How to Pay for Home Improvements and Repairs
Home improvements and repairs might help you build equity and make your house a more enjoyable place to live in the meantime. Of course, home repairs and renovations are often expensive. If you want or need to do work on your home, you’ll need to figure out how to pay for those projects. Here are two options to consider.
Use sinking funds to save for renovations.
A sinking fund is a way to set aside some money each month to pay for large expenses. As a homeowner, you need a sinking fund or home savings account you can turn to for unplanned house repairs and planned renovations. Personally, I’m saving money to finish the daylight basement on my new house this year. Of course you'd want to set up a high interest savings account like CIT Bank's Savings Builder account.
- Resource: Printable Sinking Funds Savings Trackers
Consider a home improvement loan.
It’s best to save money in advance to pay for home renovations and repairs. Yet there are times, like when your furnace breaks in the dead of winter, when you might have to make an unexpected repair. If you don’t have a house savings fund or an emergency fund to turn to, you may need to borrow the money.
It’s best to avoid taking on extra debt whenever possible. But if you’re in a situation where you feel like borrowing money is your only option, take a little extra time to shop around for the best deal first. A lower interest rate could save you money every month, until you can eliminate the debt for good.
- Resource: Compare home improvement loan rates.
Before You Apply for a Loan
Before you apply for any loan, it’s wise to check your credit. A lender will review one of your credit reports and scores when you apply for a home improvement loan. Good credit may help you qualify for financing and secure a lower interest rate.

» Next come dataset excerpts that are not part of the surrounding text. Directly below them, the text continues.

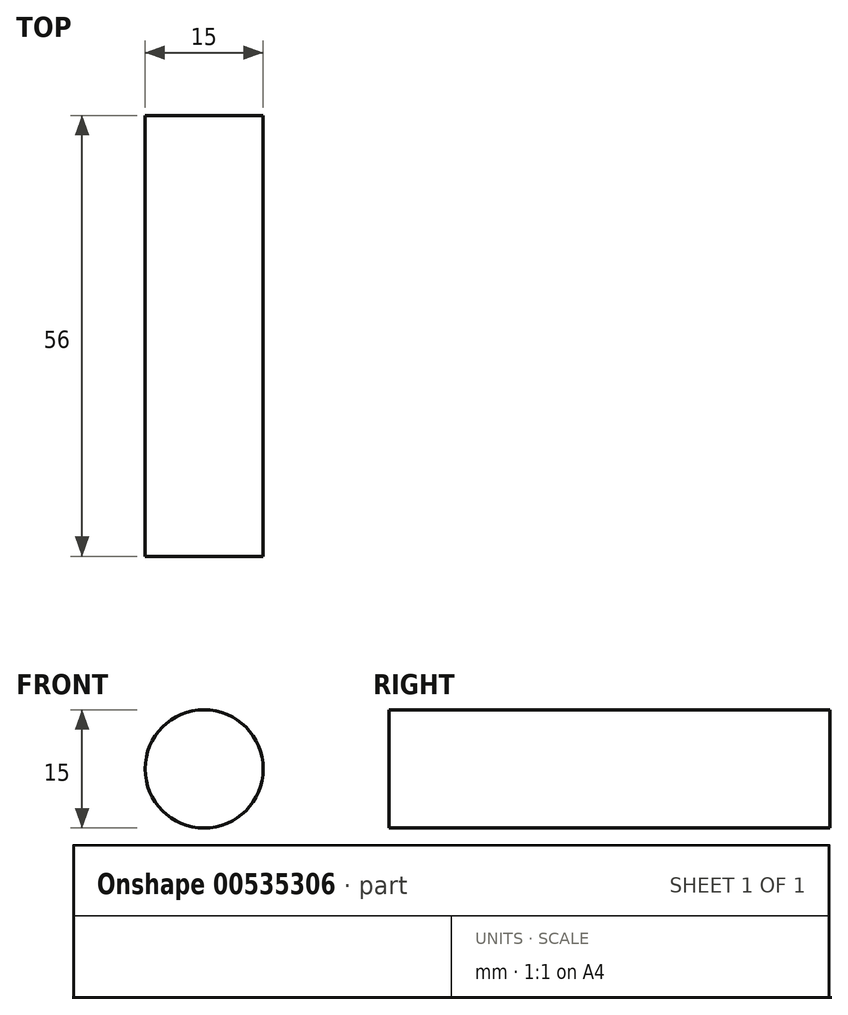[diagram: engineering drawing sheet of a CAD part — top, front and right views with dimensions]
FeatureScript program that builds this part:
annotation { "Feature Type Name" : "Feature", "Feature Type Description" : "" }
export const myFeature = defineFeature(function(context is Context, id is Id, definition is map)
    precondition{}
    {
        {
            var Q0;
            Q0=qCreatedBy(makeId("Front.planeOp"),FACE);
            var sketch = newSketch(context, id + "F0", { "sketchPlane" : qUnion([Q0])});
            skCircle(sketch, "E0", {"center": v(0, 0) * mm, "radius": 7.5 * mm});
            skSolve(sketch);
        }
        {
            var Q0;
            Q0 = qSketchRegion(id + "F0", true);
            extrude(context, id + "F1", {"entities" : qUnion([Q0]), "depth" : 56 * mm, "offsetDistance" : 25 * mm});
        }
    });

If you need a free way to check your credit reports and scores, I like Credit Karma.
I also recommend taking a look at your budget and asking yourself some tough questions before you apply for any loan. Do you really need the loan, or can you save first to pay for renovation projects over time? Can you afford another monthly debt payment without straining your budget or hurting your other financial goals?
In some situations, a home improvement loan might be the right choice. But don’t rush the decision-making process. The last thing you want to do is make a financial decision that you’ll regret later. (Been there, done that!)
Building equity in your home is smart. If you want to increase your home equity, take the time to incorporate the goal into your budget.
You might decide to pay extra money toward your mortgage each month. Or maybe you’ll create some sinking funds to improve your house over time. You can also research which home improvements may add the most value to your property.
Whatever option (or options) give you the most peace of mind, be sure to make a plan. Take the time to figure out your financial priorities and you’ll be much more likely to reach your goal.